Of course, you can also use MVN packaging to perform mvn clean package
Pom-related configuration in terminal:

<plugin> <groupId>org.apache.maven.plugins</groupId> <artifactid>m 
                    Aven-shade-plugin</artifactid> <version>2.2</version> <executions>
                        <execution> <id>make-assembly</id> <phase>package</phase> <goals> <goal>shade< /goal> </goals> </execution> </executions&gt
                ;
                            <configuration> <filters> <filter> <artifact>spark-streaming-twitter_2.10:spark-streaming-twitter_2.10</artifact> & Lt;includes> <include>**</include> </include
S>                        </filter> <filter> <artifact&gt ; *:* </artifact> <excludes> <exclude>meta-inf /*. Sf</exclude> <exclude>meta-inf/*. Dsa</exclude> <exclude>meta-inf/*. Rsa</exclude> <exclude>meta-inf/*.
                                Mf</exclude> <exclude>junit:junit</exclude>
                        <exclude>org.apache.maven:lib:tests</exclude> </excludes> </filter> </filters> </configuration> </plu Gin>
question two, SBT packaging

Using the SBT package will only package the program, and the dependent jar packages will not be included in the same jar, and the sbt-assembly plug-in can be used to hit the dependency package into a jar file (Fat jar)
can refer to:
http://todu.top/spark/sbt-idea-%E5%85%A5%E9%97%A8%E5%8F%8A%E9%85%8D%E7%BD%AE/
His typesetting I do not feel good, you can view the reprint version:
http://blog.csdn.net/x1066988452/article/details/51672660
But there's a problem. He's wrong: about Assemblypackagedependency, I don't know if he's running a successful package, but Git says:

To make a JAR file containing only the external dependencies, type 
>assemblypackagedependency

That is, contains only the dependency package, will not contain your code, I tried, can be and jar package the same path below the classes inside the folder directly into the jar package inside, can run.

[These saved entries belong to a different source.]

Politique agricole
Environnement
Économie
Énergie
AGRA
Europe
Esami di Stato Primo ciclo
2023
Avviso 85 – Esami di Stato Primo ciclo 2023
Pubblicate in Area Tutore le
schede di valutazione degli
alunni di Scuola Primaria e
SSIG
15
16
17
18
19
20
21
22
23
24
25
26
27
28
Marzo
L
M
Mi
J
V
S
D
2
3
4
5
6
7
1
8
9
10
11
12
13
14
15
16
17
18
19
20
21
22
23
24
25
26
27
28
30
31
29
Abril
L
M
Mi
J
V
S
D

I think I can use the assemblypackagedependency to get the dependency pack, and then use the SBT clean package only to hit the packages, the Spark-submit reference dependency, so dependency do not need to move, Each package is smaller.
Or it can be packaged like this:

SBT Clean Assembly

He will put all the dependencies and your own code into a jar package. question three, textfile read the file

Textfile (path1/*) way will be path1 path below the files are read into the RDD, but if path1 is an empty path, and then execution down to the action operator will be error, you can determine the size of the path1 below

Val conf = new Configuration ()
val fileSystem = filesystem.get (conf)
filesystem.getcontentsummary (New Path ( Path). getlength

Filesystem.getfilestatus (path) of the new path. Getlen
Can get the size of the file, if it is the directory will get 0

Contact Us

The content source of this page is from Internet, which doesn't represent Alibaba Cloud's opinion; products and services mentioned on that page don't have any relationship with Alibaba Cloud. If the content of the page makes you feel confusing, please write us an email, we will handle the problem within 5 days after receiving your email.

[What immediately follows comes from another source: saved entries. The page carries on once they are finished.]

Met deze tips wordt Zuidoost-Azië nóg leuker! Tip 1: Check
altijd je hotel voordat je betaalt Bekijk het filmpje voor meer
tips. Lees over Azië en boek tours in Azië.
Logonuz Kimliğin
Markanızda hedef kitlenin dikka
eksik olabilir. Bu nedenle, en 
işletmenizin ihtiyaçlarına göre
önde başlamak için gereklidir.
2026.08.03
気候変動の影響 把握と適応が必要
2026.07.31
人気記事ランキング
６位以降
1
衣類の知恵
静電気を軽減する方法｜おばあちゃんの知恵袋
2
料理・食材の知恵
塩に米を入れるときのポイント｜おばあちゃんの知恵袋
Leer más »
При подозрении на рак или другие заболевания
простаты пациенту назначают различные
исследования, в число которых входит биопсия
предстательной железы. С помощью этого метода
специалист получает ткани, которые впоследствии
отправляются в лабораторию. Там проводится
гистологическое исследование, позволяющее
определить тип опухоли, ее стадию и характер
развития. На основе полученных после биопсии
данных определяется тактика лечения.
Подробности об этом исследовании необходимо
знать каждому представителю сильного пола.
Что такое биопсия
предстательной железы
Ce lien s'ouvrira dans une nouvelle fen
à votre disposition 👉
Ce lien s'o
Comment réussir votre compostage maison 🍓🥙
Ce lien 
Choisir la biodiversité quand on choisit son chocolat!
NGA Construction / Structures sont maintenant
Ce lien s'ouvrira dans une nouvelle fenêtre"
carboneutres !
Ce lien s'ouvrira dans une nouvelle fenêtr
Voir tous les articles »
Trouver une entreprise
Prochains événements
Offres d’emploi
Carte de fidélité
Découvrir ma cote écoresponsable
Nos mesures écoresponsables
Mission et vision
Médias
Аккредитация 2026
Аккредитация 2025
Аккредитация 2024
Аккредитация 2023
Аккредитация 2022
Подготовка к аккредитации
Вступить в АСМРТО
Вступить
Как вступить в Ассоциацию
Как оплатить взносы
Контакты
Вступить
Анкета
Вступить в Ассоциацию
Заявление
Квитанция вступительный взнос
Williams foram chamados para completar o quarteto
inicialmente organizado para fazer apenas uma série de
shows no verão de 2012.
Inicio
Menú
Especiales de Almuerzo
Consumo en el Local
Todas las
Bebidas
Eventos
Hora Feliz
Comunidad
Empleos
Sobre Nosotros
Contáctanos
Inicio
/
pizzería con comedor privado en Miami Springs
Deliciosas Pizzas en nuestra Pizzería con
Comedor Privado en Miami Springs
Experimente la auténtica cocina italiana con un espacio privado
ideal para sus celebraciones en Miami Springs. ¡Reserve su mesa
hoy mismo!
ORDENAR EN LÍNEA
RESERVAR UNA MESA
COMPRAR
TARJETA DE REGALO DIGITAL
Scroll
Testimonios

If you find any instances of plagiarism from the community, please send an email to: info-contact@alibabacloud.com and provide relevant evidence. A staff member will contact you within 5 working days.

A Free Trial That Lets You Build Big!

Start building with 50+ products and up to 12 months usage for Elastic Compute Service

  • Sales Support

    1 on 1 presale consultation

  • After-Sales Support

    24/7 Technical Support 6 Free Tickets per Quarter Faster Response

  • Alibaba Cloud offers highly flexible support services tailored to meet your exact needs.